L'autre grande thématique qui traverse cette exposition tourne autour de l'impact de l'économique sur l'écologique. Une problématique matérialisée par un orme. Cet arbre étant en train de disparaître de nos contrées. L'immense fresque photographique aux mille-et-une couleurs, comme autant de stigmates manifestant le changement climatique auquel est soumis notre éco-système, symbolise cette catastrophe annoncée. Une catastrophe écologique qui nous contraint à jouer les apprentis sorciers en modifiant la génétique.
À cette approche "naturaliste", Olga Kisseleva ajoute une approche plus "graphique" qui n'est pas sans évoquer, on ne le rappellera jamais assez, les dérives de la psychogéographie initiée par Guy Debord et les situationnistes. Ainsi Conquistadors donnent à voir la conquête du "territoire des ours" par les multinationales : cette cartographie évolutive permet de visualiser la mainmise des consortiums pétroliers, représentés par leurs logos, sur l'Arctique.

──────────────────────────────

_Énoncé du problème A_:
Répondez aux questions suivantes d'après le texte sur l'exposition :
(i) Quel arbre matérialise la problématique de l'impact de l'économique sur l'écologique ?
(ii) À qui le texte attribue-t-il l'initiation de la psychogéographie ?
(iii) Dans Conquistadors, par quoi les consortiums pétroliers sont-ils représentés ?
_Énoncé du problème B_:
Poursuivez le texte sur l'exposition au-delà de sa dernière phrase, dans le même registre.

_Matériel_:

──────────────────────────────

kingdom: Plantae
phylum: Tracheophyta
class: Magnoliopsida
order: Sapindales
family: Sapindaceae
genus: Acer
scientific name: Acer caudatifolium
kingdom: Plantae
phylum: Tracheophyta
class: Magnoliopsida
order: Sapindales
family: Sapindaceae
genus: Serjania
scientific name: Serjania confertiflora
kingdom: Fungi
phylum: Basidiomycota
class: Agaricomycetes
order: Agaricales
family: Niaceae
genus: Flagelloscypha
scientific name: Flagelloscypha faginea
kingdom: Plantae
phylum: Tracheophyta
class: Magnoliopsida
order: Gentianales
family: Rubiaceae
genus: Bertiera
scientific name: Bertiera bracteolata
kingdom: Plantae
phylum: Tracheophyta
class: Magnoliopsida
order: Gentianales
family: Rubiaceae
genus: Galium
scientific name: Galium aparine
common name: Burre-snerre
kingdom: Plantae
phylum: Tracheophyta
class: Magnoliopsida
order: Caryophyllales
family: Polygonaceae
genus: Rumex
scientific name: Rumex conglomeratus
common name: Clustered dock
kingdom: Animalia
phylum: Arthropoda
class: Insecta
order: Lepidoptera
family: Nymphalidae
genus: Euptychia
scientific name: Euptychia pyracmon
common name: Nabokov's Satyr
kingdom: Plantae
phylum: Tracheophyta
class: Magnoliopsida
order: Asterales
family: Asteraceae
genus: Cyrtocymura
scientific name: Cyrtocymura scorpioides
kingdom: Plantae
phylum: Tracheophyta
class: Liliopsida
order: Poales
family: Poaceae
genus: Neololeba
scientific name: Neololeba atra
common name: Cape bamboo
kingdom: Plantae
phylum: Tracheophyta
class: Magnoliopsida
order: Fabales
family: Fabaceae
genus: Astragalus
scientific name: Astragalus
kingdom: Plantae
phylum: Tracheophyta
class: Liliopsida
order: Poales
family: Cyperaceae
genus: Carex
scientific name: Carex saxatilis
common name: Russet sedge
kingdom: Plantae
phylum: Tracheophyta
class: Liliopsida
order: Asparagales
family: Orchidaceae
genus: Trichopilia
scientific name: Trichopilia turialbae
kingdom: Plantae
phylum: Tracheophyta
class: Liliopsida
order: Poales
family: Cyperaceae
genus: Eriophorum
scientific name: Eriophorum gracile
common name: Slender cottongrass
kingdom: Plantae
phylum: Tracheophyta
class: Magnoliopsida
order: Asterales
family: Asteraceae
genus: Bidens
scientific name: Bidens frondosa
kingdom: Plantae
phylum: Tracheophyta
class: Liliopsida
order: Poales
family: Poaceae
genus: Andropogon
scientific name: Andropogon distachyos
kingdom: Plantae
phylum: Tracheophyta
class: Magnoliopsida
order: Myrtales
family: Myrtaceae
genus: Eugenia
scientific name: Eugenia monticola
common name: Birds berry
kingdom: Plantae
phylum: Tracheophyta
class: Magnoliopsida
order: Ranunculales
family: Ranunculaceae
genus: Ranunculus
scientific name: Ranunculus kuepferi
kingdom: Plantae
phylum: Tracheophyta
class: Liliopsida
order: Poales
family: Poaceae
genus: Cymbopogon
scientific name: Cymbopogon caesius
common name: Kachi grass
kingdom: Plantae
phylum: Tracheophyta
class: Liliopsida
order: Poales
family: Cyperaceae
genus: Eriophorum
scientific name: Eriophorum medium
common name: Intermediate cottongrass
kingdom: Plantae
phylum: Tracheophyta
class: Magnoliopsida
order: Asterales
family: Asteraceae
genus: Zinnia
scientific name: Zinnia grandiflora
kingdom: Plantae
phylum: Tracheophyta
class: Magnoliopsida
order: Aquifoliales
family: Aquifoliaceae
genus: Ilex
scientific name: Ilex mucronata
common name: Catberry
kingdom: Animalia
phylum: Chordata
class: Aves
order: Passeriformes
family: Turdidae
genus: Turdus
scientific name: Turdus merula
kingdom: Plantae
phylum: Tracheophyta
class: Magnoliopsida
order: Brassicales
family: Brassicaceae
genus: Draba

──────────────────────────────

_Résultat final A_:
(i) Un orme.
(ii) À Guy Debord et aux situationnistes.
(iii) Par leurs logos.

_Résultat final B_:
Dans le prolongement de cette exposition, le Centre Des Arts d'Enghien publie un ouvrage qui décrypte de manière exhaustive la démarche et les œuvres d'Olga KIsseleva. Un livre de 280 pages, en édition bilingue, doté d'une riche iconographie, avec des analyses signées par Lev Manovich et Chloé Pirson, et une interview-fleuve mené par Barbara Formis, qui remet en perspective le travail protéiforme (land art, performance, installation, vidéo, sculpture interactive…) et la réflexion exigeante d'Olga KIsseleva sur le monde numérique dans lequel nous sommes désormais contraints d'évoluer.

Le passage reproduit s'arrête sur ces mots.